Attack traffic up by 32% in 2018
New research from cyber security provider F-Secure reports a significant increase in attack traffic in the latter half of 2018. But, while attacks are increasing, it seems many companies are struggling with incident detection.
Attack traffic observed by F-Secure's network of decoy honeypots in 2018 increased by 32% over the previous year, and increased fourfold in the latter half of 2018 compared with the first half of the year.
Recent survey data suggests many companies may not have the visibility they need to catch attacks that make it past preventative measures like firewalls and endpoint protection. F-Secure's survey* found 22% of companies did not detect a single attack in a 12-month period. Twenty percent of respondents detected a single attack during that timeframe, and 31% detected two to five attacks.
For perspective, F-Secure's detection and response solutions detected 15 threats in a single month at a company with 1 300 endpoints** and seven threats in a single month at a company with 325 endpoints***. Roughly one-third of F-Secure's survey respondents indicated they were using a detection and response solution or service.
None of these trends surprise F-Secure Vice-President of Cyber Security Products Research & Development Leszek Tasiemski.
"Today's threats are completely different from 10 or even five years ago. Preventative measures and strategies won't stop everything anymore, so I've no doubt that many of the companies surveyed don't have a full picture of what's going on with their security," Tasiemski said. "Many organisations don't really value security until an incident threatens to cost them a lot of money, so I'm not completely surprised that there are companies detecting zero attacks over the course of a year."
Additional highlights in F-Secure's research include:
* Telnet was the most commonly targeted TCP port, which is likely the result of increasing numbers of compromised Internet of things (IOT) devices searching for additional vulnerable devices.

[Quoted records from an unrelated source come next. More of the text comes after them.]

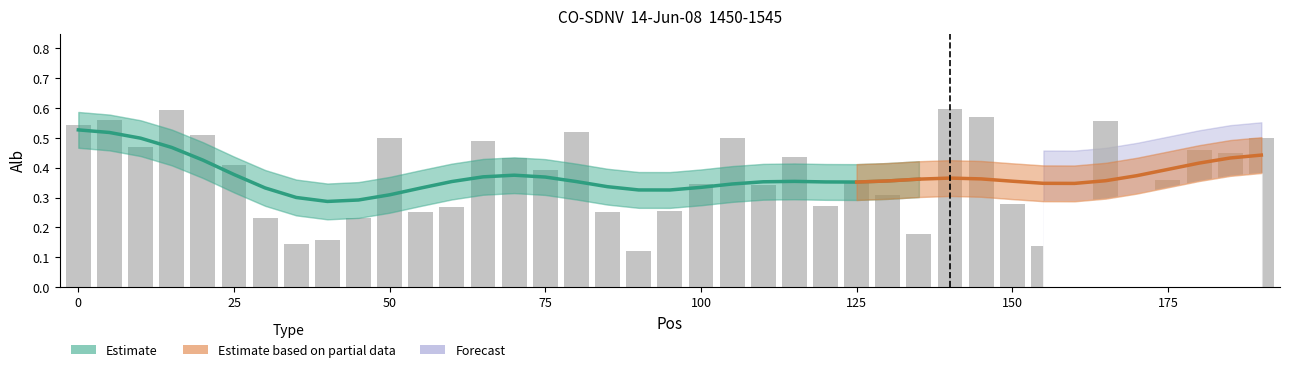

Does the chart contain stacked bars?

No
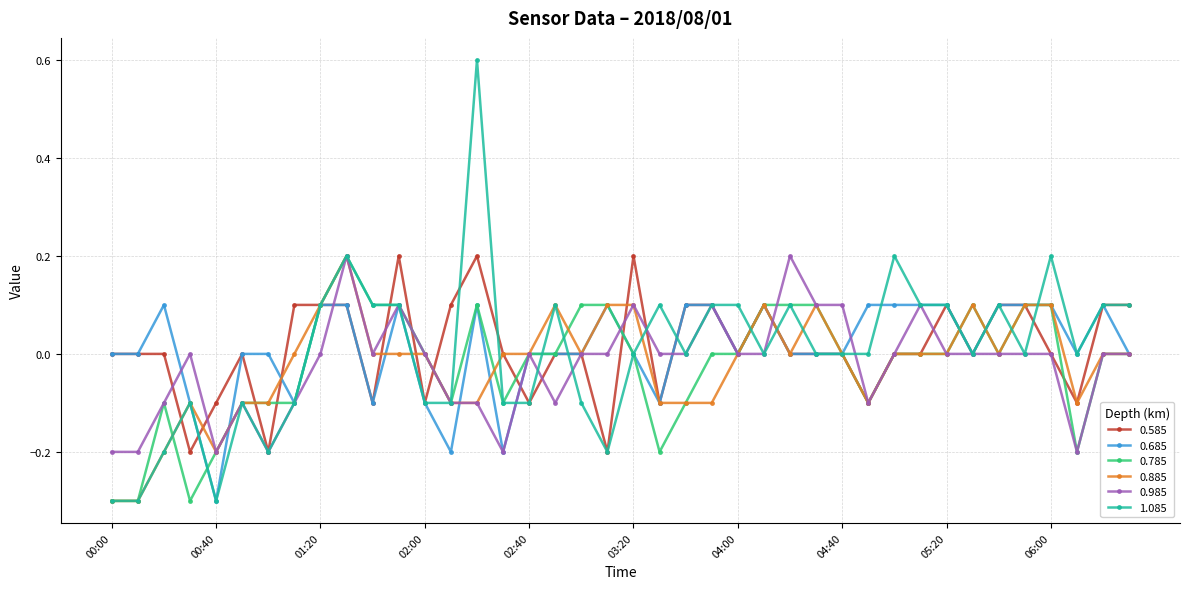

What is the maximum value shown in the chart?

0.6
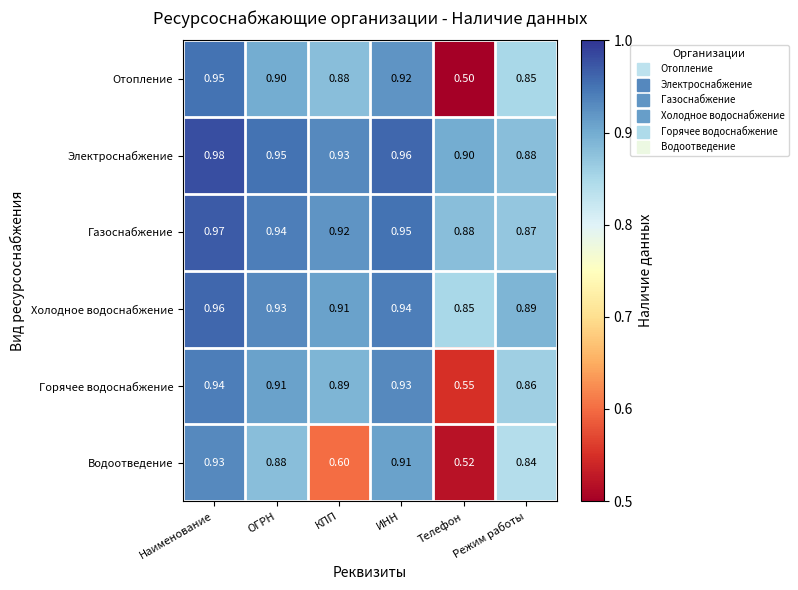

How many data points does each series have?

6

* Companies working in finance and ICT detected the most attacks, while organisations in healthcare and manufacturing detected the fewest.

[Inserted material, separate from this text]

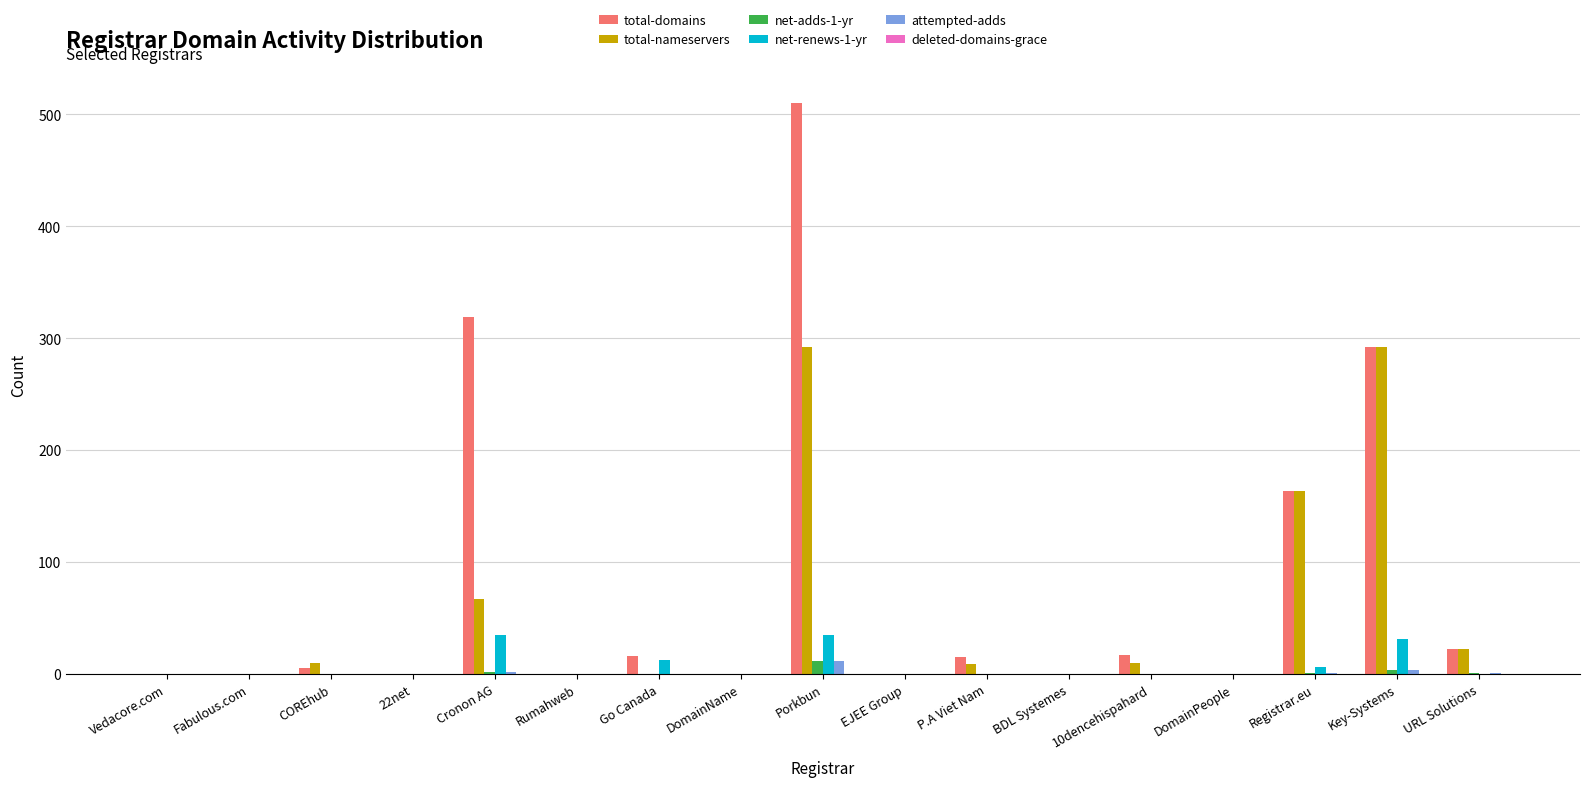

At which category does the chart reach its peak across all series?

Porkbun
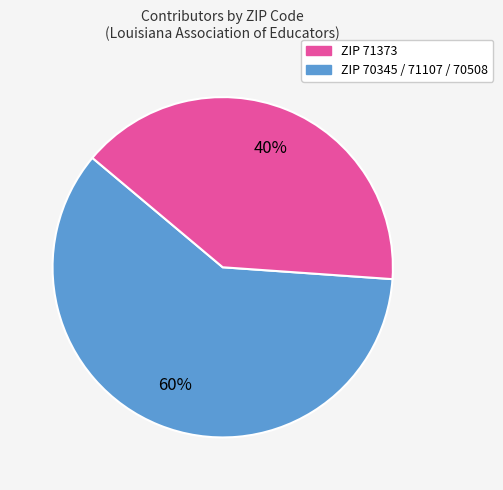

To the nearest percent, what is the difference between the largest and smallest slice percentages?

20%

* The largest source and destination of observed attack traffic were US-based IP addresses.
* Nginx was the most popular source of Web-based attacks.
"Organisations that run detection and response solutions tend to have a better understanding of what should and shouldn't be done, both to prepare against attacks and in the event of an attack taking place," comments Grant Chapman, MD of local F-Secure Distributor CyberVision. "Not only does F-Secure's RDR provide visibility into a network's attack surface to identify vulnerabilities and help put measures in place to ensure that most of the standard attacks get blocked, but it also suggests preventative measures that need to be taken to protect a network further," he adds.
Incident detection and response are fundamental in maintaining a healthy security strategy in any organisation, the majority of which usually take months or even years to figure out that they have indeed already been breached. This is one of the compelling reasons as to why organisations need to shift their focus from trying to prevent all the possible threats out there to detecting and stopping the incidents that are bypassing their basic protection.
F-Secure's Rapid Detection & Response (RDR) is a dedicated incident detection and response solution that has been configured by F-Secure to only collect events related to potential threats. The F-Secure RDR solution includes lightweight intrusion detection sensors for endpoints, networks and decoy servers that are deployed across an organisation's IT infrastructure. The sensors monitor activities initiated by the attackers and stream all the information to F-Secure's cloud in real-time.